Biogas energy for cooking has been made portable with an example being the Keekonyokie slaughterhouse in Kiserian, Kenya that packaged it in a tire and sold it at USD 20 cents. Great advancements are being made locally and globally towards bottling it in cylinders. Such undertakings can spur further research and development on bottling the gas for household use in a cost-effective, efficient, and comparable manner to the LPG cylinder. This can go a long way in addressing the scary figures of people in the world who have no access to clean cooking fuels, a challenge or problem, in my opinion, some of the users do not perceive as one. Such approaches, like the communal biogas plant, not only address the target problem but provide other associated benefits such as proper waste management and addressing key sources of emissions and environmental degradation.
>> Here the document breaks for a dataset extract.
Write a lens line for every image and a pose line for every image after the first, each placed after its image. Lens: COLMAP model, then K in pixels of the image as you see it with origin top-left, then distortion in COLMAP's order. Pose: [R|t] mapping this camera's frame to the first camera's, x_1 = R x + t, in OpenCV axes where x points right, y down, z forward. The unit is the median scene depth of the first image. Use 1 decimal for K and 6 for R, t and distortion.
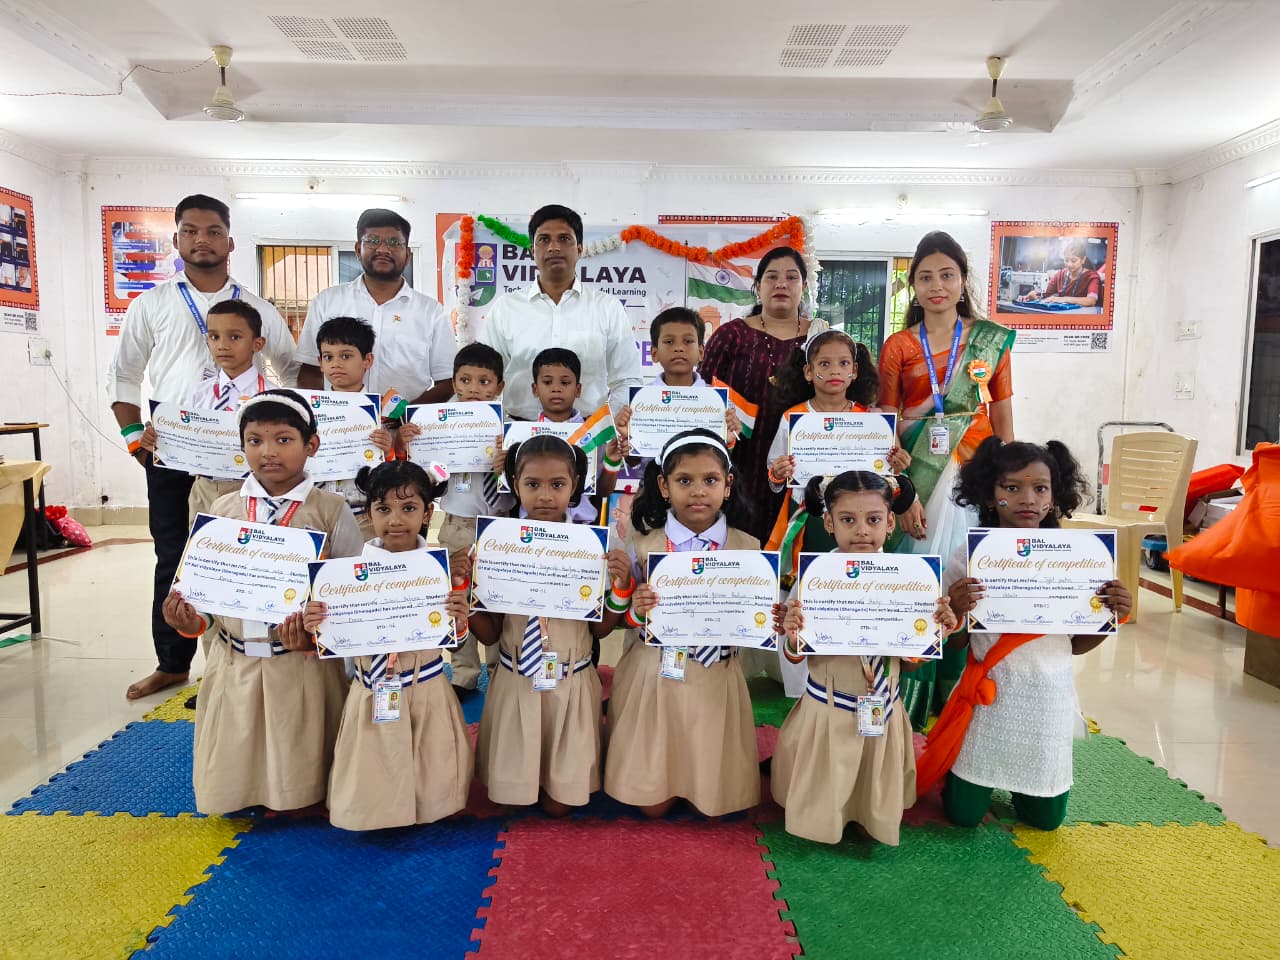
lens RADIAL K [[852.1, 0, 640.0], [0, 852.1, 480.0], [0, 0, 1]] dist [0.027294, -0.003784]
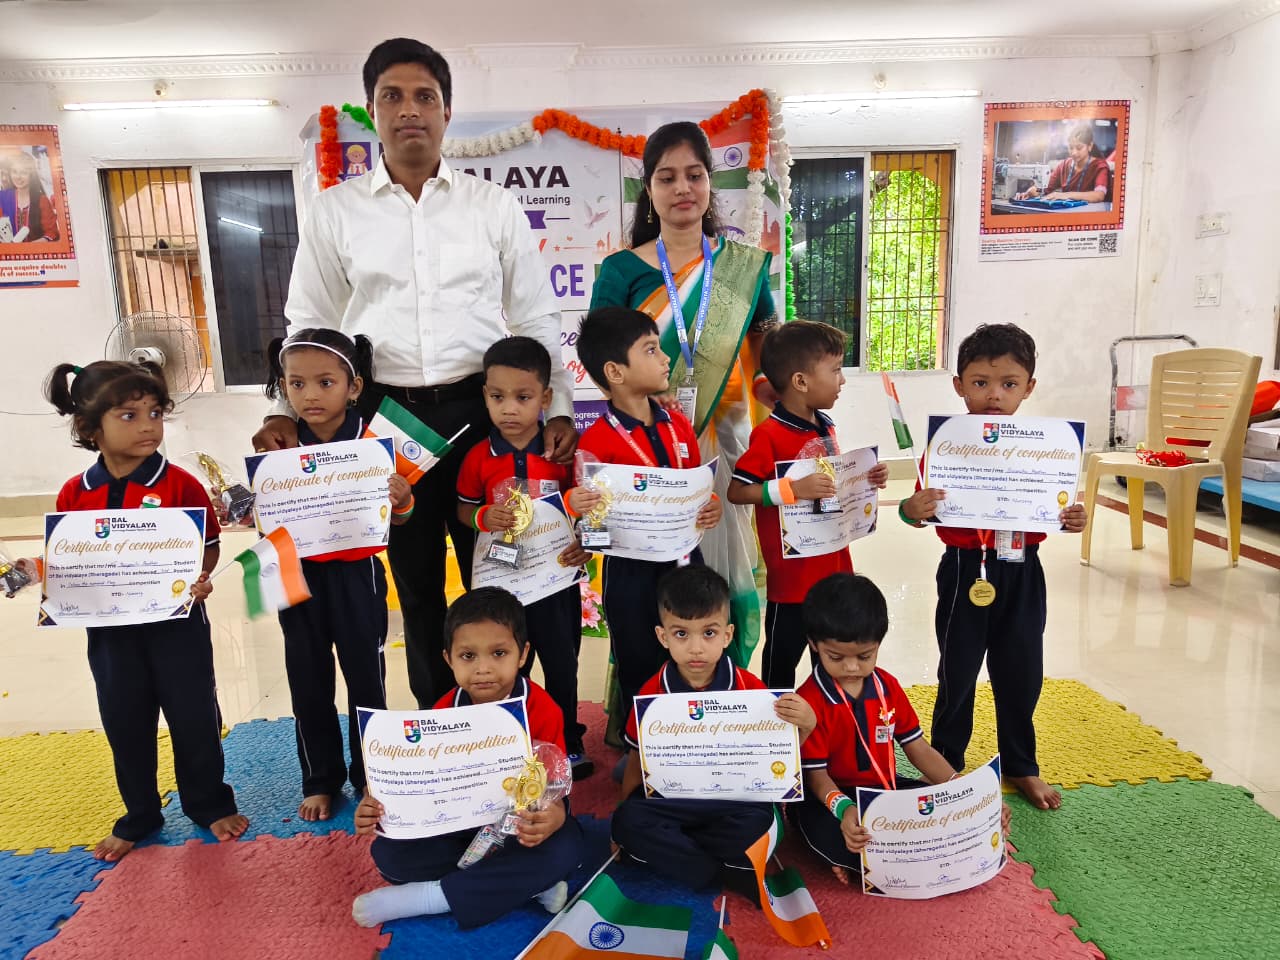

Culture influences the way we live and we, in turn, influence it as culture is not static. The ubiquity of firewood has influenced its use, but sun like in Kenya and waste is ubiquitous. Key efforts should be made in creating a culture of deriving energy from these sources whilst incorporating advances in technology that provide clean energy. Key challenges associated with these alternatives such as solar and biogas energy is the high initial investment cost, technical expertise, and maintenance. Biogas competes favorably in rural areas due to the local availability of materials to set it up and operate it. These technologies offer alternatives to co-benefits provided by firewood use such as home heating where the gas or solar energy can facilitate this as well as energy for drying needs, while different burner designs can support different cooking needs. This however requires community participation, investments, will both political and social, and building local expertise. Cooking with firewood in my opinion can never fully be eradicated. It can however be greatly reduced by making other alternatives accessible in terms of affordability, reach, usability, and being culturally integrative, getting to a point where cooking with firewood is more of a luxurious activity than a necessity.

Reference

Bharadwaj, Bishal, David Pullar, Long Seng To, and Jon Leary, 2021, “Why Firewood? Exploring the Cobenefits, Socio-ecological Interactions and Indigenous Knowledge Surrounding Cooking Practice in Rural Nepal”. Loughborough University.
Njenga, Mary & Gitau, J.K. & Ruth, Mendum, (2021). Women’s work is never done: Lifting the gendered burden of firewood collection and household energy use in Kenya. Energy Research & Social Science.
Mazzone, Antonella & Cruz, Talita & Bezerra, Paula, (2021). Firewood in the forest: Social practices, culture, and energy transitions in a remote village of the Brazilian Amazon. Energy Research & Social Science.
National Museum of Kenya & Google Arts & Culture, (2022).
Ministry of Environment and Forestry (2020), Kenya's Updated Nationally Determined Contribution.
Tamire, Mulugeta & Addissie, Adamu & Skovbjerg, Susann & Andersson, Rune & Lärstad, Mona, (2018), socio-Cultural Reasons and Community Perceptions Regarding Indoor Cooking Using Biomass Fuel and Traditional Stoves in Rural Ethiopia: A Qualitative Study. International Journal of Environmental Research and Public Health.